Immagine 2. Mario Segni (a sinistra) insieme all’ex leader dei Radicali italiani Marco Pannella in occasione della raccolta firme per un referendum nel 1999 – Fonte: Ansa
Immagine 2. Mario Segni (a sinistra) insieme all’ex leader dei Radicali italiani Marco Pannella in occasione della raccolta firme per un referendum nel 1999 – Fonte: Ansa

La questione della raccolta firme

Come detto, prima dell’esame della Corte Costituzionale, il quesito referendario sulla cittadinanza dovrà ottenere il via libera della Corte di Cassazione, che valuterà entro il 31 ottobre la regolarità della raccolta firme. Secondo Celotto, questa fase potrebbe riservare sorprese. «Al di là della costituzionalità o meno del referendum, la Cassazione potrebbe sollevare alcuni dubbi sul metodo di raccolta delle firme», ha spiegato il costituzionalista. 

Il 24 settembre il referendum abrogativo sulla cittadinanza ha raggiunto la soglia minima di 500 mila firme per poter essere richiesto.
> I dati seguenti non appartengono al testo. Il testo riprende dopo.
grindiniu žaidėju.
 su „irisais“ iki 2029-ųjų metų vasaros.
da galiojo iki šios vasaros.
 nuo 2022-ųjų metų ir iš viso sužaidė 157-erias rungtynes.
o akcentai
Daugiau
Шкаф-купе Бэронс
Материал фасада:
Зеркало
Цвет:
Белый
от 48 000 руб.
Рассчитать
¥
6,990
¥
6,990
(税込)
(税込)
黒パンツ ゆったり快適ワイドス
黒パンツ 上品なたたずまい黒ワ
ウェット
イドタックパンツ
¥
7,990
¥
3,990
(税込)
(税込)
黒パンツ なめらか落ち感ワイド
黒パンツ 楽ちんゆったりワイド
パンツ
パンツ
Il traguardo è stato raggiunto in meno di venti giorni da quando è stata lanciata la raccolta firme e questo è stato possibile soprattutto grazie alla nuova piattaforma del Ministero della Giustizia per la presentazione e la sottoscrizione digitale dei referendum abrogativi e delle leggi di iniziativa popolare. «A mio giudizio la Cassazione potrebbe riscontrare il fatto che la soglia delle 500 mila firme è troppo bassa per il nuovo metodo di raccolta delle sottoscrizioni, ossia quello digitale, e sottoporre la questione alla Corte Costituzionale stessa», ha dichiarato Celotto. La soglia minima delle 500 mila firme è stata introdotta in Costituzione quasi 80 anni, durante i lavori di preparazione della Costituzione stessa. Da anni si discute sull’opportunità di modificare questa soglia, da alcuni giudicata troppo bassa per la nostra epoca e per i nuovi mezzi digitali di raccolta delle firme. 

Ricapitolando: il dibattito sull’ammissibilità o meno del referendum sulla cittadinanza è aperto. Secondo alcuni politici, il referendum potrebbe essere considerato inammissibile perché, eliminando singole e brevi frasi della cittadinanza, ne trasformerebbe radicalmente il contenuto rendendolo diverso da quello originario. Secondo vari esperti, è vero che il referendum sulla cittadinanza è di tipo “manipolativo”, ma non è detto che per questo sia dichiarato automaticamente inammissibile dalla Corte Costituzionale. In passato, su questo particolare tipo di referendum abrogativi la corte si è espressa a volte a favore e a volte contro, e non è possibile al momento stabilire con certezza che cosa decideranno i giudici costituzionali sul quesito riguardante la cittadinanza.